------ Supplied information

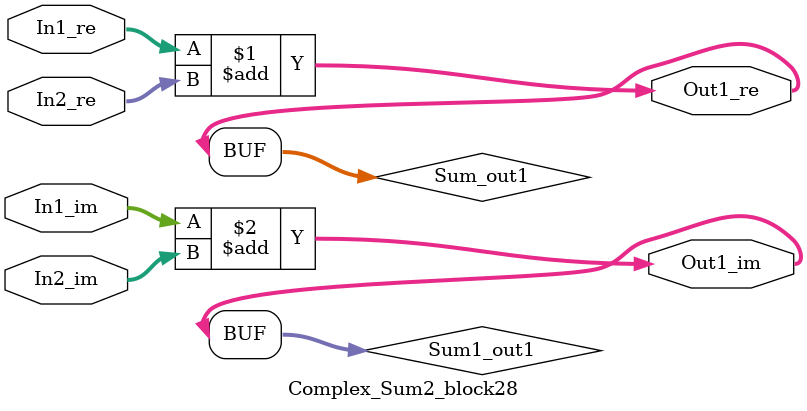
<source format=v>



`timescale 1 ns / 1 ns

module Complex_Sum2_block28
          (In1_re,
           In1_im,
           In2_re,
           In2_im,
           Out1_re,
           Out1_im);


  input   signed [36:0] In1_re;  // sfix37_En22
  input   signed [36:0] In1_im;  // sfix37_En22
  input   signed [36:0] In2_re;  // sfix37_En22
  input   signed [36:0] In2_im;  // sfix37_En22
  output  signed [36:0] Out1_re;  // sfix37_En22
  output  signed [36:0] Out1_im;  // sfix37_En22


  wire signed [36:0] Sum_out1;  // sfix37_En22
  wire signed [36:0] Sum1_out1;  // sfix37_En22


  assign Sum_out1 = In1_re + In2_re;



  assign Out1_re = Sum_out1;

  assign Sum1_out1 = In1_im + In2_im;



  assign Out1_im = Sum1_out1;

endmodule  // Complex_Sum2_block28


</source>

------------
------ Supplied information

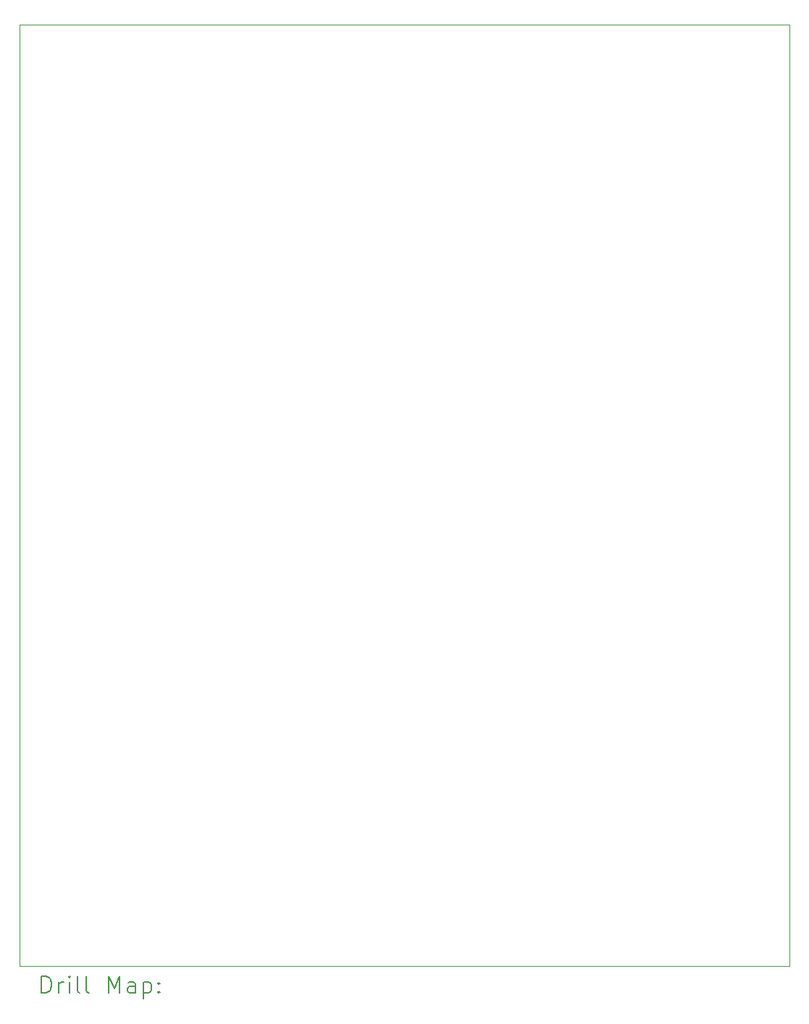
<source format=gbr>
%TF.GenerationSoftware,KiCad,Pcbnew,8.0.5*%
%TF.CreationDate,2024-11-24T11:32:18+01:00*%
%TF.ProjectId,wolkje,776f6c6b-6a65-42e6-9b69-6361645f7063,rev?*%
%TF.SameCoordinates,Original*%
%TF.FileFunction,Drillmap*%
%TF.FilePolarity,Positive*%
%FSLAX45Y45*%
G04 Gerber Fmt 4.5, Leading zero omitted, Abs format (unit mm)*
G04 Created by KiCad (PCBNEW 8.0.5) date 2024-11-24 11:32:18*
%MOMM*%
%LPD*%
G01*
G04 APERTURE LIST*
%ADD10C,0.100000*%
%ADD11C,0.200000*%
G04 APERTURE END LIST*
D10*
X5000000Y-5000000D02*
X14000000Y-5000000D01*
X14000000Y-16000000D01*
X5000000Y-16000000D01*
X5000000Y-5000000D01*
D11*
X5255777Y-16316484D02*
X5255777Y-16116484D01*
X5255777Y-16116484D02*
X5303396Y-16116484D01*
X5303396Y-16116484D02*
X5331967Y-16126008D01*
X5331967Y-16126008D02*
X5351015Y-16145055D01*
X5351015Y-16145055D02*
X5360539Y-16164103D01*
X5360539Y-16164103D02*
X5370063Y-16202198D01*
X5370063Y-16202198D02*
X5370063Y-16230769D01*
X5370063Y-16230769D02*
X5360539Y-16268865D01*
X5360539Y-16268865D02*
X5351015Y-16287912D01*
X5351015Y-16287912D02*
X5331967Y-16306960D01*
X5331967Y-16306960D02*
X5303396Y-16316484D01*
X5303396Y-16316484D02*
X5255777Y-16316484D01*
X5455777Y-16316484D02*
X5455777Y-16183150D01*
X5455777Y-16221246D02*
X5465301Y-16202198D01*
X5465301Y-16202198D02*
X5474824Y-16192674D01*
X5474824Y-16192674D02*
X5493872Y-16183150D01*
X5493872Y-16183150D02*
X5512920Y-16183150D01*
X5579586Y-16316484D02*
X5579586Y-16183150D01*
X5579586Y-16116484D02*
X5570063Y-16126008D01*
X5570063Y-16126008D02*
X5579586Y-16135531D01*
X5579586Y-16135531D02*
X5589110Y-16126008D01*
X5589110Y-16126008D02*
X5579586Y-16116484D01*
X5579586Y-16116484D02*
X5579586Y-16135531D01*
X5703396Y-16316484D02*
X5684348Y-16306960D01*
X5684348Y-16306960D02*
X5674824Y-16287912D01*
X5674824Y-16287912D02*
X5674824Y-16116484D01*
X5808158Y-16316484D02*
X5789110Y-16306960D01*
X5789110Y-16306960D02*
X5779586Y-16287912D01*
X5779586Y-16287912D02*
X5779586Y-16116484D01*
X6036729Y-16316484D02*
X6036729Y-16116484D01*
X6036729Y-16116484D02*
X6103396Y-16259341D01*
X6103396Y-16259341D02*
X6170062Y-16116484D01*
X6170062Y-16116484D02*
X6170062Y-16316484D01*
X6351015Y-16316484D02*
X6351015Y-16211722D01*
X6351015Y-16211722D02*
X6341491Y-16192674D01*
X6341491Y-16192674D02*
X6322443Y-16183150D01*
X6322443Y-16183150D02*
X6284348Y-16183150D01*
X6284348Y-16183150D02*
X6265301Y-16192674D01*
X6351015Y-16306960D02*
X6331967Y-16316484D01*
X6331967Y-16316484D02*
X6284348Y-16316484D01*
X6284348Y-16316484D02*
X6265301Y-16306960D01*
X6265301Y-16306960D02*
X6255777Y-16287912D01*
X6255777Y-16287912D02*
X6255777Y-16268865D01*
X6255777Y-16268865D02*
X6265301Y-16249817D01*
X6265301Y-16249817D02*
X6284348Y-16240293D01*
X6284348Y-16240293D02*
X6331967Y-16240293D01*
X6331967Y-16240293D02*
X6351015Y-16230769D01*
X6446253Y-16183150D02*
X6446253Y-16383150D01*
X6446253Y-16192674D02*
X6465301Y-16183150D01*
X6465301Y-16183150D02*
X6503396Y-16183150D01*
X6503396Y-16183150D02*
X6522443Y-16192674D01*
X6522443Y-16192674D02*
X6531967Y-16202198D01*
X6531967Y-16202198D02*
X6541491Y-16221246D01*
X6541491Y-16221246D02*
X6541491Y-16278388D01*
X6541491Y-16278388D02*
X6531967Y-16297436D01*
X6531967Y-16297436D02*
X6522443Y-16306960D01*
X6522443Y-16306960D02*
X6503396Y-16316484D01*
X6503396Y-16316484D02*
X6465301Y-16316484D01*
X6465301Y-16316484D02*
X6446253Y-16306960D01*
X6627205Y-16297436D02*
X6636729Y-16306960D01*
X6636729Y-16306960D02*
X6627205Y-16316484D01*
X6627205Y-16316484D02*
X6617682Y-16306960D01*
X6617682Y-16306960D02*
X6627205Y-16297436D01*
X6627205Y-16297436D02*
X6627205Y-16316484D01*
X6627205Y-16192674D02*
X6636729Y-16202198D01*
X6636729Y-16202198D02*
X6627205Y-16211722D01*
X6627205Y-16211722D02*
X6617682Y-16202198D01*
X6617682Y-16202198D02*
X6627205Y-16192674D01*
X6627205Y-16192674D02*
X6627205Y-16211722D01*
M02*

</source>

------------

* _Problem requirements_:
Reproduce exactly the lines above from the line with "<source format=v>" to the line with "assign Sum_out1 = In1_re + In2_re;", including both, and add nothing.

* _Solved problem_:
<source format=v>



`timescale 1 ns / 1 ns

module Complex_Sum2_block28
          (In1_re,
           In1_im,
           In2_re,
           In2_im,
           Out1_re,
           Out1_im);


  input   signed [36:0] In1_re;  // sfix37_En22
  input   signed [36:0] In1_im;  // sfix37_En22
  input   signed [36:0] In2_re;  // sfix37_En22
  input   signed [36:0] In2_im;  // sfix37_En22
  output  signed [36:0] Out1_re;  // sfix37_En22
  output  signed [36:0] Out1_im;  // sfix37_En22


  wire signed [36:0] Sum_out1;  // sfix37_En22
  wire signed [36:0] Sum1_out1;  // sfix37_En22


  assign Sum_out1 = In1_re + In2_re;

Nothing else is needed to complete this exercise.